After enabling or disabling a capability, asc-client detects existing provisioning profiles for that bundle ID and offers to regenerate them, a step that’s required for the capability change to take effect but easy to forget.

Provisioning Profiles

# Create a profile (fully interactive if options omitted)
asc-client profiles create
asc-client profiles create --name "My Profile" --type IOS_APP_STORE \
  --bundle-id com.example.MyApp --certificates all

# Download a profile
asc-client profiles download "My App Store Profile" --output ./profiles/

The --certificates all flag automatically selects every certificate of the matching family: distribution certs for App Store profiles, development certs for development profiles, Developer ID certs for Direct Distribution. This matches how Xcode’s automatic signing works and means any team member can sign with the resulting profile.

Reissuing Profiles

Provisioning profiles become invalid when a certificate expires or a capability changes. Instead of manually recreating each one, profiles reissue handles it in bulk:

# Reissue all invalid profiles
asc-client profiles reissue --all-invalid

# Reissue all profiles regardless of state (e.g. after cert renewal)
asc-client profiles reissue --all

# Use specific certificates instead of auto-detect
asc-client profiles reissue --all --to-certs ABC123,DEF456

Each profile is deleted and recreated with the same name, bundle ID, devices, and profile type, but with fresh certificates. The command shows a summary table and asks for confirmation before making changes.

Why Swift?

I work almost exclusively in Swift and Xcode for iOS apps, so building the tooling in the same language was a natural choice. It also means asc-client is a native binary. Startup is instant, there’s no runtime to manage, and it compiles to a single ~64 MB executable for Apple Silicon.

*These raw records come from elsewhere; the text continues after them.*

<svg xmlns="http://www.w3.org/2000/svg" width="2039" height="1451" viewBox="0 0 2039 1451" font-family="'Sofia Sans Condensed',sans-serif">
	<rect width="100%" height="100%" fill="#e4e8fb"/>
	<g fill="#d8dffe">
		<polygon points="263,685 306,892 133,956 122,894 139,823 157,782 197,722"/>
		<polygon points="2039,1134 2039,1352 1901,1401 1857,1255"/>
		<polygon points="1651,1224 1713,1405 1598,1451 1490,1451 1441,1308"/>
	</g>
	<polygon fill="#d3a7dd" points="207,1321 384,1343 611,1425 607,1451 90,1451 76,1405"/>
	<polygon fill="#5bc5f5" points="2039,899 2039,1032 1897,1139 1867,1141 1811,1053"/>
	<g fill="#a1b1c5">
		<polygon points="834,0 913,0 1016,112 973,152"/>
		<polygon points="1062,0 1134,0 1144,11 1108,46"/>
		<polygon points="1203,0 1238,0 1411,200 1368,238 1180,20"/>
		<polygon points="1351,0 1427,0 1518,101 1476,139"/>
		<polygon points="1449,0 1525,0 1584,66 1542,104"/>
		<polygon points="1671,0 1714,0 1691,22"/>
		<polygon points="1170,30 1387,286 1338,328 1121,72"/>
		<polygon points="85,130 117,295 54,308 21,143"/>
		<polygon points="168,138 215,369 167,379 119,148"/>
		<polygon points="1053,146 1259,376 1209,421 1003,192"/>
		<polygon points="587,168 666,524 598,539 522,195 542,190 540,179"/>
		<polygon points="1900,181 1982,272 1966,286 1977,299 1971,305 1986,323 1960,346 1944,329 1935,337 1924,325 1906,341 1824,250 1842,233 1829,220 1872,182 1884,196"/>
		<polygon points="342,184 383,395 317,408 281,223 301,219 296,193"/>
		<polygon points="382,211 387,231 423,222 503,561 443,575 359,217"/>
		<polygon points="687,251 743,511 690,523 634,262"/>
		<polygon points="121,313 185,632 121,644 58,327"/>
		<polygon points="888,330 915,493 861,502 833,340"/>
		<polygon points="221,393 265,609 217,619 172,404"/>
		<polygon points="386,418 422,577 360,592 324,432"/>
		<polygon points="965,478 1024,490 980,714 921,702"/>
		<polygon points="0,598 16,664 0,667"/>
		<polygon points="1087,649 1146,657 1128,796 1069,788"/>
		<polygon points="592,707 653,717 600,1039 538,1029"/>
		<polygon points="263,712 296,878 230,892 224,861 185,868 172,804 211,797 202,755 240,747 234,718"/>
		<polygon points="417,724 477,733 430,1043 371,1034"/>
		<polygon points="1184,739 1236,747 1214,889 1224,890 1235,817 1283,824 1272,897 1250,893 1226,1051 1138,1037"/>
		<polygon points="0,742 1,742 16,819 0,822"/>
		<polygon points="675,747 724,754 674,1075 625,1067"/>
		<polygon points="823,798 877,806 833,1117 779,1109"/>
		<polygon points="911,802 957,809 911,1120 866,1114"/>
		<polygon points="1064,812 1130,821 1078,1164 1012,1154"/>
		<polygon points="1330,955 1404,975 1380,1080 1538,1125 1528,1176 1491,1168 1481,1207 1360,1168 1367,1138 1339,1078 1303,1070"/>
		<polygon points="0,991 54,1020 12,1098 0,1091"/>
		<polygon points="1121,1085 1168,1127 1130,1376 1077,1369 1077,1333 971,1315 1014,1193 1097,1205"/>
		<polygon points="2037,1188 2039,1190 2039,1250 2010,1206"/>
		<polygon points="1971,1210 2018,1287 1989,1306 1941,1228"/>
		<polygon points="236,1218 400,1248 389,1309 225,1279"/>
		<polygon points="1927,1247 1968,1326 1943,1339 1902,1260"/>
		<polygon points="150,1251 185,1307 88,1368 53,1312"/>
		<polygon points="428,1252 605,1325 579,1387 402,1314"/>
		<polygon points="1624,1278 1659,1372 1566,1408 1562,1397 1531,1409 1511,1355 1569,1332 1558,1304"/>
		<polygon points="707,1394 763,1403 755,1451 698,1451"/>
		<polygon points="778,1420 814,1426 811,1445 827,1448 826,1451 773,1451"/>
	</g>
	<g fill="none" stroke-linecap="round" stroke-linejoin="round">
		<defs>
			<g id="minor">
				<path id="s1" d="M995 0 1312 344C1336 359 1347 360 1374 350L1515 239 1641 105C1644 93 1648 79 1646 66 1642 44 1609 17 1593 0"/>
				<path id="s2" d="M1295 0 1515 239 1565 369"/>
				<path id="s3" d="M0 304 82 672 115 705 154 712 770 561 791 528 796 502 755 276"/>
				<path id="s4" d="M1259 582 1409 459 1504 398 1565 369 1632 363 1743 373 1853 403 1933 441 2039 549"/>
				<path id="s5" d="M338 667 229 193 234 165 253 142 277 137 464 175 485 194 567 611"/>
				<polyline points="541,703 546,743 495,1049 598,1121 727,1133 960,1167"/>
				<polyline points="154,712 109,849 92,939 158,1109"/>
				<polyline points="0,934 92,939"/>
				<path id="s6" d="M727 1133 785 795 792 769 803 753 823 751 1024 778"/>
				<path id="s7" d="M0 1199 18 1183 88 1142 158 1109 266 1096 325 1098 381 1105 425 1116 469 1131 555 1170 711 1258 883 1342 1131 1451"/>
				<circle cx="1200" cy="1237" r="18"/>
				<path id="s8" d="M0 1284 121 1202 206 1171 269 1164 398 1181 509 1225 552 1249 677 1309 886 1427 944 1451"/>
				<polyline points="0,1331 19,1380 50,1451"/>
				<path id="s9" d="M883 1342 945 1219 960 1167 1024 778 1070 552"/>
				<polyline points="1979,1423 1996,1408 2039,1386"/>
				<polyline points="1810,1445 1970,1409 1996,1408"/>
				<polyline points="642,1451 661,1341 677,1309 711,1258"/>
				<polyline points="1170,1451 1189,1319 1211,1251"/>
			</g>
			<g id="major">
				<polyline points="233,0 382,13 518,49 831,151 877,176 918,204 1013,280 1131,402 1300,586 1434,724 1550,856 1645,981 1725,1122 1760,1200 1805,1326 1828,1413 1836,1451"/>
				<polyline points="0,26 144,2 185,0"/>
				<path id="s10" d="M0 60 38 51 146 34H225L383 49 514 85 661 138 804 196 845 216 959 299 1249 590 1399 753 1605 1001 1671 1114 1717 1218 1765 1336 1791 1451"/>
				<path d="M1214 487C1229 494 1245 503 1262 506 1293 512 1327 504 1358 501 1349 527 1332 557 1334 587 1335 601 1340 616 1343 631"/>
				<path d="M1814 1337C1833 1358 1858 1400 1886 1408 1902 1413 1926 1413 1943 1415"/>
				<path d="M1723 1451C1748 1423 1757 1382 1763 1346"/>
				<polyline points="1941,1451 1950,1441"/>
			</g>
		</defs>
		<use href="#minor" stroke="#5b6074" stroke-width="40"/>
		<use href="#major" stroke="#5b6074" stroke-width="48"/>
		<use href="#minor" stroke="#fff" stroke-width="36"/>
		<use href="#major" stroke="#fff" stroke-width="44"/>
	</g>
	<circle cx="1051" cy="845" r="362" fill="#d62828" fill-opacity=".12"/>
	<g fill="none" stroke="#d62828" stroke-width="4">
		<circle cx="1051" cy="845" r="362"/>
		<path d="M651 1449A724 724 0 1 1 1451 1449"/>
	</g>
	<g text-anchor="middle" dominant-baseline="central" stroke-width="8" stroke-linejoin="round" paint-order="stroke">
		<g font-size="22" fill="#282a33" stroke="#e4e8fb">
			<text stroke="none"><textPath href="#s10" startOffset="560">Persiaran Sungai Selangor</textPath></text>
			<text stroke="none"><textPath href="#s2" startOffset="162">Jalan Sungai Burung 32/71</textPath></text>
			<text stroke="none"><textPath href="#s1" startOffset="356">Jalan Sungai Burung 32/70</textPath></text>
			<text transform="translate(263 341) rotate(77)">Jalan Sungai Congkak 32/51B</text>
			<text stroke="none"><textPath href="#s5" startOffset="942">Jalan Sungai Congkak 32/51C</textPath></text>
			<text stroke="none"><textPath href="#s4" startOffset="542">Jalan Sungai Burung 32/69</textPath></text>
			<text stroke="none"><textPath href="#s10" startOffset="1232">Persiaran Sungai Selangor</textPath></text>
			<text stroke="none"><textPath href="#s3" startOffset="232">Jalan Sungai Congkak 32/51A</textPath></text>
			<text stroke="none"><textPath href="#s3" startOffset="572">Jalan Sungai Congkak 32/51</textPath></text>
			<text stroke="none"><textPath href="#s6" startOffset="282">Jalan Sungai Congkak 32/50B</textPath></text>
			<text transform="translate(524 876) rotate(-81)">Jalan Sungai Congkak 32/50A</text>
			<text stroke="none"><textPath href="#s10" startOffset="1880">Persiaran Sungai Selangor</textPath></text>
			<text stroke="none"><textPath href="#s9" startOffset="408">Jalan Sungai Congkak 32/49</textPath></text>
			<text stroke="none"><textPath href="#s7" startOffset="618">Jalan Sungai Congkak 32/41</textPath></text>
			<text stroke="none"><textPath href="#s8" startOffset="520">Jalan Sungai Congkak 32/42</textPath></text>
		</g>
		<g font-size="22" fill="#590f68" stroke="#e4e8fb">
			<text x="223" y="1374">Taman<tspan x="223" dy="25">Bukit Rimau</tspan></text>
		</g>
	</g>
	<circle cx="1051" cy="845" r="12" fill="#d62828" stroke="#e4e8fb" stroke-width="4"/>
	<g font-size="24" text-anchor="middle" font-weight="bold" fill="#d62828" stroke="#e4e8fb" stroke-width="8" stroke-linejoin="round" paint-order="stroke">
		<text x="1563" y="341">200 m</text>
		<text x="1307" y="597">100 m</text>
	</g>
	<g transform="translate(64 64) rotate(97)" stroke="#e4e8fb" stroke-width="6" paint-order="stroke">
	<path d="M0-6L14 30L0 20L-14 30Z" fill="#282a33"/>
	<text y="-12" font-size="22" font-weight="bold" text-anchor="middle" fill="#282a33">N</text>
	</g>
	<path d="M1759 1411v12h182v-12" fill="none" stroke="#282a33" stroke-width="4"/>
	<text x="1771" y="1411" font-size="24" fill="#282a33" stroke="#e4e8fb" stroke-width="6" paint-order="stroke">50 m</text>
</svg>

Under the hood, it uses Aaron Sky’s excellent asc-swift library, which provides type-safe access to the entire App Store Connect API. Apple’s xcrun altool handles the actual binary uploads, the same tool Xcode uses, while asc-client orchestrates everything around it.

Built with Claude Code

I developed asc-client with Claude Code, Anthropic’s CLI coding agent. It turned out to be a great fit for this kind of project. Wrapping a well-documented API, handling many similar-but-different subcommands, and dealing with the edge cases of Apple’s API (like endpoints returning null in non-optional fields, or territory pagination capped at 50 items) were handled efficiently while I focused on workflow design and user experience.

Get Started

asc-client is open source under the MIT license.

Install via Homebrew:

brew tap keremerkan/tap
brew install asc-client

Or download the binary from GitHub Releases.

Or build from source:

git clone https://github.com/keremerkan/asc-client.git
cd asc-client
swift build -c release
strip .build/release/asc-client
cp .build/release/asc-client /usr/local/bin/

You’ll need an App Store Connect API key. Create one in Users and Access with the App Manager role. Then run asc-client configure and you’re set.

Full documentation is in the README on GitHub.